Brooks ate up my life today, cuz by the time I got out of bed, I only had a few hours before I had to leave. I had some really weird dreams last night, though I don't feel like detailing them now. I was in a really pissy/sad mood when I went to bed last night, so maybe that had something to do with it. I know that the second dream I had directly related to one of the things I was upset over. If you saw the entry that I wrote in here, you might have an idea what it's about.
I almost feel bad because now people at work *are* inviting me out, but I'm never able to go. A few of them were going to Casey's for food tonight, but I was pretty tired after my shift and decided not to. Then Betsy is having a Superbowl thing on Sunday and again, people are heading there after work, but I'm working in the morning and I probably won't want to drive all the way back down there later in the day. At least not knowing that I'll be the only sober one there, which would probably take an edge off any possible fun.
I think my emotional craziness last night was due to 1) hormones (somewhere out in Texas, Rich is nodding in agreement, haha) and 2) lack of ED behaviors. I've been very normal lately, at least for the past 3-4 days or so, but that's a long enough time to make a difference, especially considering how bad the past few weeks were. When you're not doing that stuff, you can't cover up how you're feeling and that can be hard to deal with. Right now, the ledge I'm holding myself up with looks sturdy but might be deceivingly fragile. Only time's gonna tell on this matter.

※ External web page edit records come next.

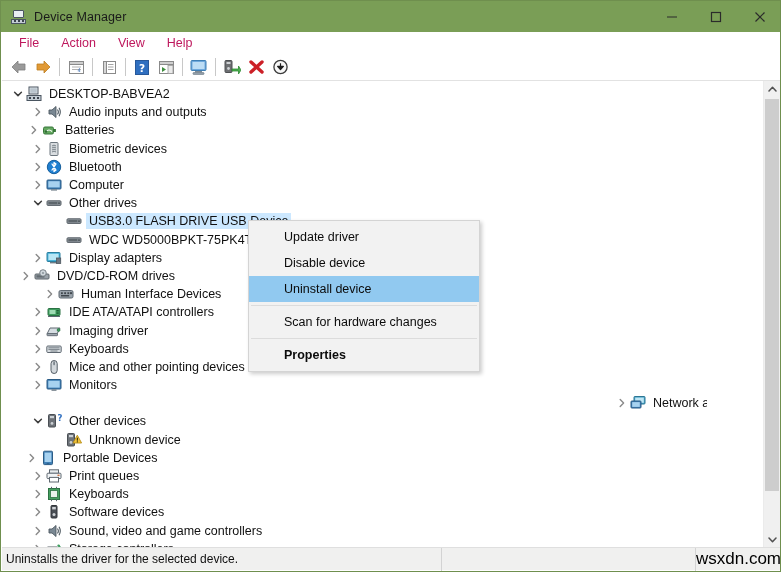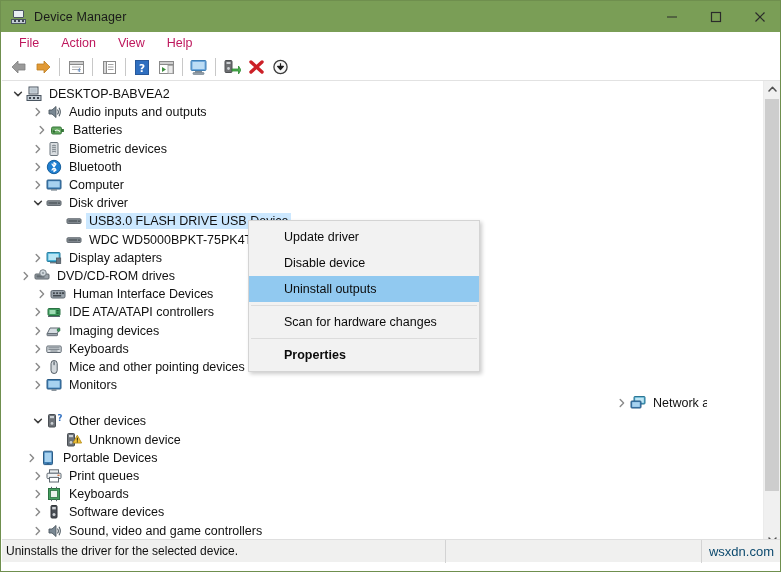--- a/index.html
+++ b/index.html
@@ -206,21 +206,21 @@
     left: 1px;
     top: 18px;
     width: 14px;
     height: 392px;
     background: #cdcdcd;
   }
 
   
   .statusbar {
     position: absolute;
-    left: 1px; bottom: 9px;
+    left: 1px; bottom: 1px;
     width: 779px;
     height: 23px;
     background: #f0f0ef;
     border-top: 1px solid #dfdfdf;
     box-sizing: border-box;
     display: flex;
     align-items: center;
   }
   .status-seg {
     height: 23px;
@@ -229,22 +229,22 @@
     font-size: 12px;
     color: #101010;
     box-sizing: border-box;
   }
   .status-main { width: 443px; padding-left: 4px; }
   .status-mid  { width: 214px; border-left: 1px solid #d3d3d3; }
   .status-right{
     flex: 1;
     border-left: 1px solid #d3d3d3;
     justify-content: center;
-    font-size: 13px;
-    color: #0c4a6e;
+    font-size: 17px;
+    color: #000000;
     margin-left: 42px;
   }
 
   
   .ctxmenu {
     position: absolute;
     left: 247px; top: 219px;
     width: 232px;
     background: #f2f2f2;
     border: 1px solid #d4d4d4;
@@ -432,21 +432,21 @@
               <path d="M3.2 1.6 L6.6 5 L3.2 8.4" fill="none" stroke="#8a8a8a" stroke-width="1.4" stroke-linecap="round" stroke-linejoin="round"></path>
             </svg>
           </span>
           <span class="ico"><svg width="16" height="16" viewBox="0 0 16 16">
               <path d="M3 6 L6 6 L10 2.5 L10 13.5 L6 10 L3 10 Z" fill="#7a8893" stroke="#4d5860" stroke-width="0.9" stroke-linejoin="round"></path>
               <path d="M11.5 5.5 Q13.3 8 11.5 10.5" fill="none" stroke="#4d5860" stroke-width="1.1"></path>
               <path d="M13 3.8 Q15.6 8 13 12.2" fill="none" stroke="#4d5860" stroke-width="1.1"></path>
             </svg></span>
           <span class="label">Audio inputs and outputs</span>
         </div>
-        <div class="row" style="padding-left: 32px;">
+        <div class="row" style="padding-left: 24px;">
           <span class="chev">
             <svg width="10" height="10" viewBox="0 0 10 10">
               <path d="M3.2 1.6 L6.6 5 L3.2 8.4" fill="none" stroke="#8a8a8a" stroke-width="1.4" stroke-linecap="round" stroke-linejoin="round"></path>
             </svg>
           </span>
           <span class="ico"><svg width="16" height="16" viewBox="0 0 16 16">
               <rect x="1.5" y="5" width="10" height="7" rx="1.5" fill="#64a860" stroke="#37773a" stroke-width="1"></rect>
               <rect x="11.5" y="7" width="2.4" height="3" fill="#37773a"></rect>
               <path d="M4 9.5 Q7 6.5 10 9.5" fill="none" stroke="#ffffff" stroke-width="1.1"></path>
               <circle cx="4" cy="9.5" r="1.2" fill="#2f6b33"></circle>
@@ -497,21 +497,21 @@
           <span class="chev">
             <svg width="10" height="10" viewBox="0 0 10 10">
               <path d="M1.6 3.2 L5 6.6 L8.4 3.2" fill="none" stroke="#3f3f3f" stroke-width="1.5" stroke-linecap="round" stroke-linejoin="round"></path>
             </svg>
           </span>
           <span class="ico"><svg width="16" height="16" viewBox="0 0 16 16">
               <rect x="1" y="5.8" width="14" height="4.6" rx="1" fill="#8c949b" stroke="#5a6268" stroke-width="1"></rect>
               <rect x="2.4" y="7" width="9" height="2.2" fill="#5e666c"></rect>
               <circle cx="13" cy="8.1" r="0.9" fill="#3e454a"></circle>
             </svg></span>
-          <span class="label">Disk driver</span>
+          <span class="label">Other drives</span>
         </div>
         <div class="row selected" style="padding-left: 48px;">
           <span class="chev"></span>
           <span class="ico"><svg width="16" height="16" viewBox="0 0 16 16">
               <rect x="1" y="5.8" width="14" height="4.6" rx="1" fill="#8c949b" stroke="#5a6268" stroke-width="1"></rect>
               <rect x="2.4" y="7" width="9" height="2.2" fill="#5e666c"></rect>
               <circle cx="13" cy="8.1" r="0.9" fill="#3e454a"></circle>
             </svg></span>
           <span class="label">USB3.0 FLASH DRIVE USB Device</span>
         </div>
@@ -545,21 +545,21 @@
             </svg>
           </span>
           <span class="ico"><svg width="16" height="16" viewBox="0 0 16 16">
               <rect x="1" y="6" width="14" height="5" rx="1" fill="#9aa2a9" stroke="#5e666c" stroke-width="1"></rect>
               <rect x="2.4" y="7.2" width="8" height="2.4" fill="#636b71"></rect>
               <circle cx="9" cy="5" r="3.3" fill="#cfd6db" stroke="#6d767d" stroke-width="0.9"></circle>
               <circle cx="9" cy="5" r="0.9" fill="#828b92"></circle>
             </svg></span>
           <span class="label">DVD/CD-ROM drives</span>
         </div>
-        <div class="row" style="padding-left: 32px;">
+        <div class="row" style="padding-left: 40px;">
           <span class="chev">
             <svg width="10" height="10" viewBox="0 0 10 10">
               <path d="M3.2 1.6 L6.6 5 L3.2 8.4" fill="none" stroke="#8a8a8a" stroke-width="1.4" stroke-linecap="round" stroke-linejoin="round"></path>
             </svg>
           </span>
           <span class="ico"><svg width="16" height="16" viewBox="0 0 16 16">
               <rect x="1" y="4.5" width="14" height="7.5" rx="1.5" fill="#9aa3ab" stroke="#5f6871" stroke-width="1"></rect>
               <rect x="3" y="6.3" width="1.8" height="1.8" fill="#3f464c"></rect>
               <rect x="6.2" y="6.3" width="1.8" height="1.8" fill="#3f464c"></rect>
               <rect x="9.4" y="6.3" width="1.8" height="1.8" fill="#3f464c"></rect>
@@ -587,21 +587,21 @@
           <span class="chev">
             <svg width="10" height="10" viewBox="0 0 10 10">
               <path d="M3.2 1.6 L6.6 5 L3.2 8.4" fill="none" stroke="#8a8a8a" stroke-width="1.4" stroke-linecap="round" stroke-linejoin="round"></path>
             </svg>
           </span>
           <span class="ico"><svg width="16" height="16" viewBox="0 0 16 16">
               <path d="M1 11 L11 11 L14 5 L4 5 Z" fill="#d6dde2" stroke="#5f6871" stroke-width="1" stroke-linejoin="round"></path>
               <rect x="1" y="10.5" width="10.5" height="2.2" rx="0.6" fill="#9aa3ab" stroke="#5f6871" stroke-width="0.9"></rect>
               <circle cx="12.6" cy="7" r="1.4" fill="#3f9d5f" stroke="#2a7243" stroke-width="0.8"></circle>
             </svg></span>
-          <span class="label">Imaging devices</span>
+          <span class="label">Imaging driver</span>
         </div>
         <div class="row" style="padding-left: 28px;">
           <span class="chev">
             <svg width="10" height="10" viewBox="0 0 10 10">
               <path d="M3.2 1.6 L6.6 5 L3.2 8.4" fill="none" stroke="#8a8a8a" stroke-width="1.4" stroke-linecap="round" stroke-linejoin="round"></path>
             </svg>
           </span>
           <span class="ico"><svg width="16" height="16" viewBox="0 0 16 16">
               <rect x="0.8" y="5" width="14.4" height="6.5" rx="1" fill="#d7dce0" stroke="#5f6871" stroke-width="1"></rect>
               <line x1="2.4" y1="6.8" x2="13.6" y2="6.8" stroke="#6f7880" stroke-width="0.9"></line>
@@ -772,21 +772,21 @@
     <div class="sb-arrow down">
       <svg width="9" height="7" viewBox="0 0 9 7">
         <path d="M1 2 L4.5 5.7 L8 2" fill="none" stroke="#505050" stroke-width="1.5" stroke-linecap="round" stroke-linejoin="round"></path>
       </svg>
     </div>
   </div>
 
   <div class="ctxmenu" id="ctx-menu">
       <div class="ctxitem">Update driver</div>
       <div class="ctxitem">Disable device</div>
-      <div class="ctxitem highlight">Uninstall outputs</div>
+      <div class="ctxitem highlight">Uninstall device</div>
       <div class="ctxsep"></div>
       <div class="ctxitem">Scan for hardware changes</div>
       <div class="ctxsep"></div>
       <div class="ctxitem bold">Properties</div>
     </div>
 
   <div class="statusbar">
     <div class="status-seg status-main">Uninstalls the driver for the selected device.</div>
     <div class="status-seg status-mid"></div>
     <div class="status-seg status-right">wsxdn.com</div>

Other than that. . .no plans for tomorrow, as usual. There is another cafe in Wakefield that I recently learned of, and I may go check that out tomorrow night. I also feel like cooking, just cuz it's been so long since I've eaten something that didn't contain frozen food or something microwaveable! I'm thinking some kind of pasta dish and maybe I'll make the No Pudge brownies, too. So many possibilities, hehe.
4 Comments:
I think that cafe is on the other side of the Robinson street entrance, the one that comes out in the center of old Wakefield. I tried driving up that road a few days ago to try and find it with no luck, but someone I know said it was in the Healy's newsstand plaza or near it maybe? And if that is indeed that place they said it was only open till 2 p.m.
But all of this could be wrong, after driving up Robinson street twice I didn't see it, so I can't be certain myself. I also can't be certain that the person I asked even knows what I'm talking about lol.
I think whoever told you that is a little confused, seeing as they have music there until 10pm or so on the weekend. I'm gonna use mapquest to see what it says, directions-wise. If I don't find it, oh well. I'm not even sure if going out's a good idea since I need to save money for Boston next weekend!
I found another set of directions online from a group that meets there occasionally. . .said to take the left at Northrup's Repair Shop, which I thought was in a slightly different area. Are there two Robinson Streets? (or 2 Northrup shops? hmm)
Even if I find the place, I don't think I'm going to get anything since I'm definitely cooking something tomorrow and I'll be using extra money for those ingredients. But it would still be nice to know that this place exists, lol.
Alright, if I looked up the right place on mapquest it is in fact in the Healy's plaza (or real close to it) behind Northups as you thought. I don't know how I missed it honestly? I go to Healy's all the time, and all I can remember in that plaza is a mom and pops book shop, Healy's, Blue Moon computers and a hair dresser?
Oh well, let me know if you find it!